● **Records for the task**

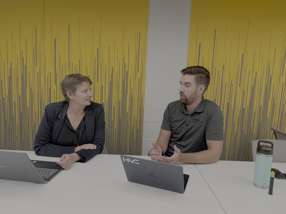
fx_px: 198
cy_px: 107
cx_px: 143
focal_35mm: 24
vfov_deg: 56.8
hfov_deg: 71.6
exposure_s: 1/60
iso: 125
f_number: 1.78
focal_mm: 6.76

● **Required work**
Please copy the records above word for word, leaving out every picture.

● **Answer section**
fx_px: 198
cy_px: 107
cx_px: 143
focal_35mm: 24
vfov_deg: 56.8
hfov_deg: 71.6
exposure_s: 1/60
iso: 125
f_number: 1.78
focal_mm: 6.76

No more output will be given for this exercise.